[Given passage — start]

Plaintiff was paid by commission, and his commissions were determined by multiplying “eommissionable premiums” by a certain percentage. The percentage by which commis-sionable premiums were multiplied are set out in a Compensation Schedule which is part of the Agents Contract between the Defendant insurance companies and their agents.

At issue here are two paragraphs of the Agents Contract, paragraphs 14 and 21. Paragraph 14 states: “The Company shall, in its sole discretion, determine the adjustments, if any, to be made in Compensation resulting from a change in plan, amount or premium of insurance, other than by term conversion.”

Paragraph 21 states: “Compensation shall be determined by the current Compensation Schedule. The Company may at any time, upon written notice, change the rates of Compensation. Such change will be effective with respect to applications received in the Home Office of the Company on and after the date fixed in the notice, except as specifically provided.”

[Given passage — finish]

» Tasks
a: Answer these questions from the Agents Contract passage, one per line:
(i) How was the plaintiff paid?
(ii) Which two paragraphs of the Agents Contract are at issue?
(iii) Under paragraph 21, what must the Company give in order to change the rates of Compensation?
b: Reproduce word for word the part of the Agents Contract passage starting with "Plaintiff was paid" and going on through "and their agents.".
c: Carry the Agents Contract passage forward from the point where it stops.

[Data listing — start]

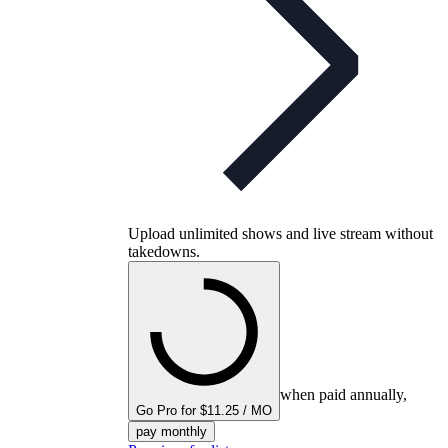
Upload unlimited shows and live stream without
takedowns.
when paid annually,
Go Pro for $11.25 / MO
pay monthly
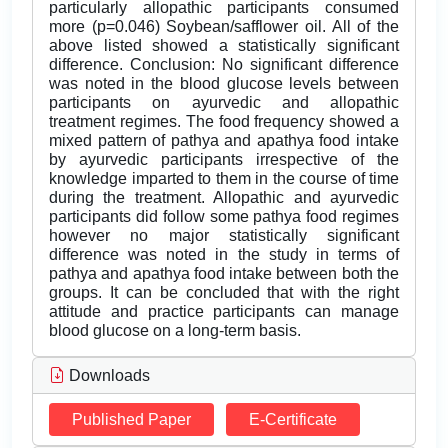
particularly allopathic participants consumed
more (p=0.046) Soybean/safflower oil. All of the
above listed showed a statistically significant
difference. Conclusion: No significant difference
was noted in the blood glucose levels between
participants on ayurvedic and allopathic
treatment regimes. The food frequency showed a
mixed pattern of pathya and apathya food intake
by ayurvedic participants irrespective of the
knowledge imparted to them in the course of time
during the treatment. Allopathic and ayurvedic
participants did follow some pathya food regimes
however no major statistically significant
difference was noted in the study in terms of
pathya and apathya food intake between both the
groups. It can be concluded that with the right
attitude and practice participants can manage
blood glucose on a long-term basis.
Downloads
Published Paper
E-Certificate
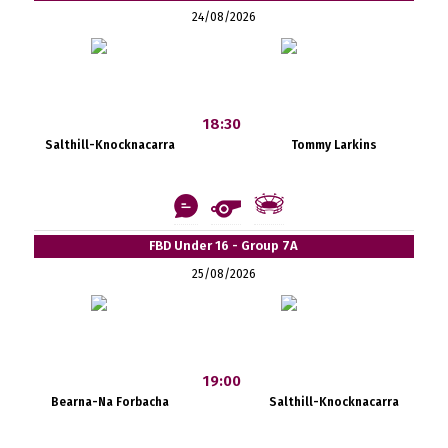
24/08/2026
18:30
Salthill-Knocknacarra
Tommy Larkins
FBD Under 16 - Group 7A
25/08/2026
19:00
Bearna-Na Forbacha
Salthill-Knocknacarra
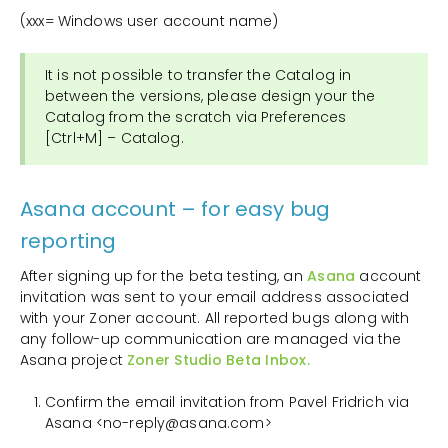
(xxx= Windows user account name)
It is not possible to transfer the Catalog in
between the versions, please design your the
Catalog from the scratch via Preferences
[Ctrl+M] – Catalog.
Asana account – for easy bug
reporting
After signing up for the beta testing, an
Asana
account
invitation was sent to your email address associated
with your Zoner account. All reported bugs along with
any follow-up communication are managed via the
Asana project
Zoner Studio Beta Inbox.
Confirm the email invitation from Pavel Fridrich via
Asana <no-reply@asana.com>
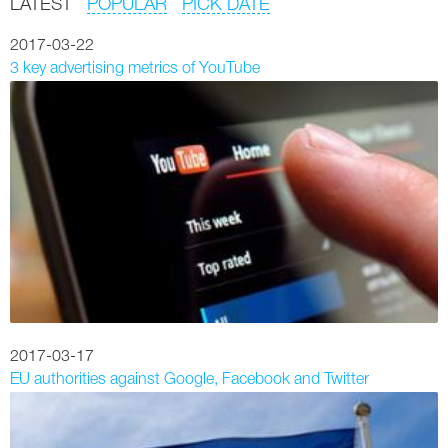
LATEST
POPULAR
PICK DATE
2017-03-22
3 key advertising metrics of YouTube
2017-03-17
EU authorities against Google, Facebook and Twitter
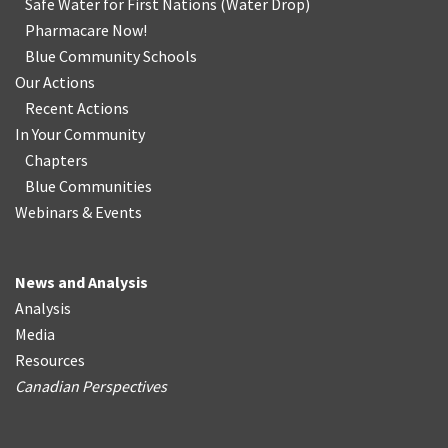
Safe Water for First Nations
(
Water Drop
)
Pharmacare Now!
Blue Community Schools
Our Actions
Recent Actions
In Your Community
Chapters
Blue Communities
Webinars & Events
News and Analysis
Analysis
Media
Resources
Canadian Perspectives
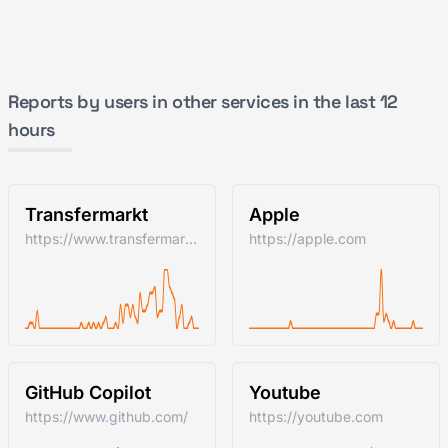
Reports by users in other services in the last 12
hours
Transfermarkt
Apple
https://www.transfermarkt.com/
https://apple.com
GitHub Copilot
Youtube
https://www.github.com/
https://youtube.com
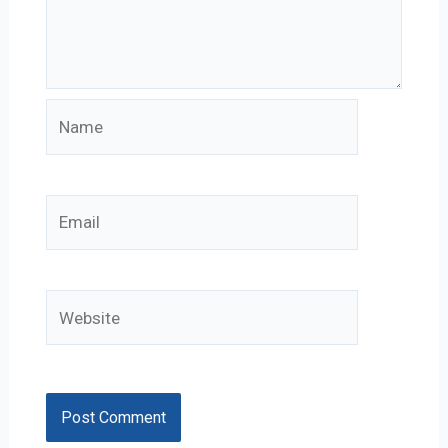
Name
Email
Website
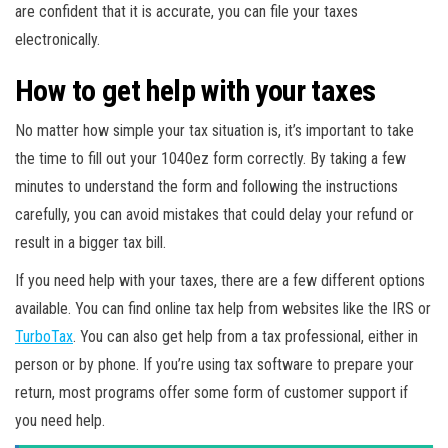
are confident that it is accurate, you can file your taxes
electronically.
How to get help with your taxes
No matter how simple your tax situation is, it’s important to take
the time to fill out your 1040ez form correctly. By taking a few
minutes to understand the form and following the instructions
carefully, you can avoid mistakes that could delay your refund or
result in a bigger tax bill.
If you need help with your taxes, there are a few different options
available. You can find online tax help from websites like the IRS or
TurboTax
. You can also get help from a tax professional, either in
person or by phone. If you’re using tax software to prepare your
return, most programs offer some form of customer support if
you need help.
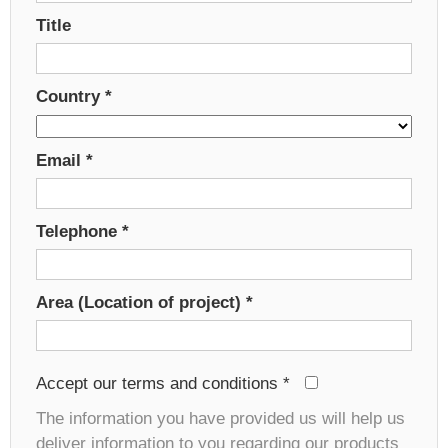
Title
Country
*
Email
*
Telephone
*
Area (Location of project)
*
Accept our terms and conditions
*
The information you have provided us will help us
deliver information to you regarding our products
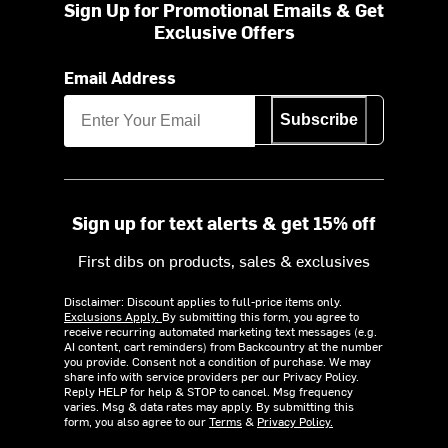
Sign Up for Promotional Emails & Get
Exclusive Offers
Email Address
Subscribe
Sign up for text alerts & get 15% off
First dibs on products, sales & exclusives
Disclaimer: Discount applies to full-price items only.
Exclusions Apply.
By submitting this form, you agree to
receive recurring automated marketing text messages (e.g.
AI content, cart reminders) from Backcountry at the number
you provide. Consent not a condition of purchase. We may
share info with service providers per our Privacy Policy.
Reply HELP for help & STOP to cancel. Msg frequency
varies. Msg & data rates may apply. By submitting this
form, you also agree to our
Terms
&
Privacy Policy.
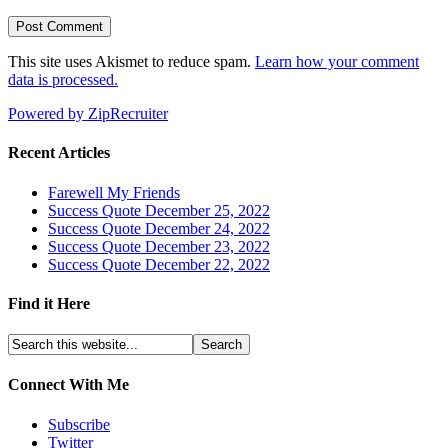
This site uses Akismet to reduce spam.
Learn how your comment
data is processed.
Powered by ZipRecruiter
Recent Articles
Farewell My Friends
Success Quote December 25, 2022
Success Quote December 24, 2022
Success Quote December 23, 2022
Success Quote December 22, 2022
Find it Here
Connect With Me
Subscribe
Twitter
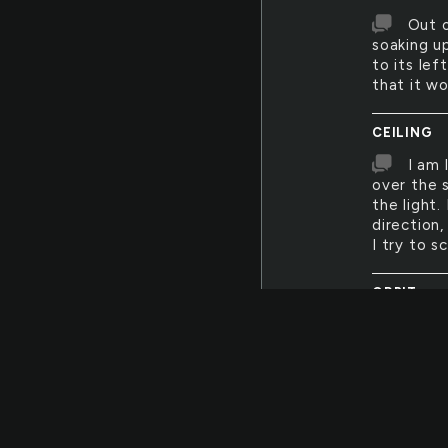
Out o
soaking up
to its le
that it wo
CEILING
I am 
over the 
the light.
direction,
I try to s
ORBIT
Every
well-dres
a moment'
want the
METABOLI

[Data listing — finish]

» Answers below
a:
(i) By commission.
(ii) Paragraphs 14 and 21.
(iii) Written notice.

b:
Plaintiff was paid by commission, and his commissions were determined by multiplying “eommissionable premiums” by a certain percentage. The percentage by which commis-sionable premiums were multiplied are set out in a Compensation Schedule which is part of the Agents Contract between the Defendant insurance companies and their agents.

c:
Also at issue is a December, 1987 memorandum entitled “Special Bulletin, New 1988 Rates” which Defendant mailed to their agents. In this document, Defendants informed their agents that “effective January 1, 1988, Bankers Fidelity Life Insurance Company will follow the lead of other companies and will no longer pay commissions on rate increases that become effective on or after December 31, 1987. This change is for all accident and health policies.”

Based on this memorandum, Defendants stopped using premium increases after December 31, 1987, in calculating commissions for their agents. As a result of this, Plaintiff claims he was paid over $92,000.00 less hr commissions than what he was owed.

In support of his claim, Plaintiff raises two primary arguments. Plaintiff first contends that Defendants did not have authority, under the Agents Contract, to stop using premium increases in the calculation of commissions for policies sold by Plaintiff prior to January 1, 1988. Plaintiff contends that Defendants’ Special Bulletin of December, 1987, could only affect policies sold after December 31, 1987, the effective date of the change of policy announced in the December Special Bulletin.

Second, Plaintiff asserts he did not receive the December, 1987, Special Bulletin. Since Paragraph 21 of the Agents Contract specifies that company changes to compensation may only be made upon written notice, Plaintiff argues that the Special Bulletin does not apply to him since he did not receive it.

For reasons set forth below, the Court GRANTS Defendants’ Motion for Summary Judgment.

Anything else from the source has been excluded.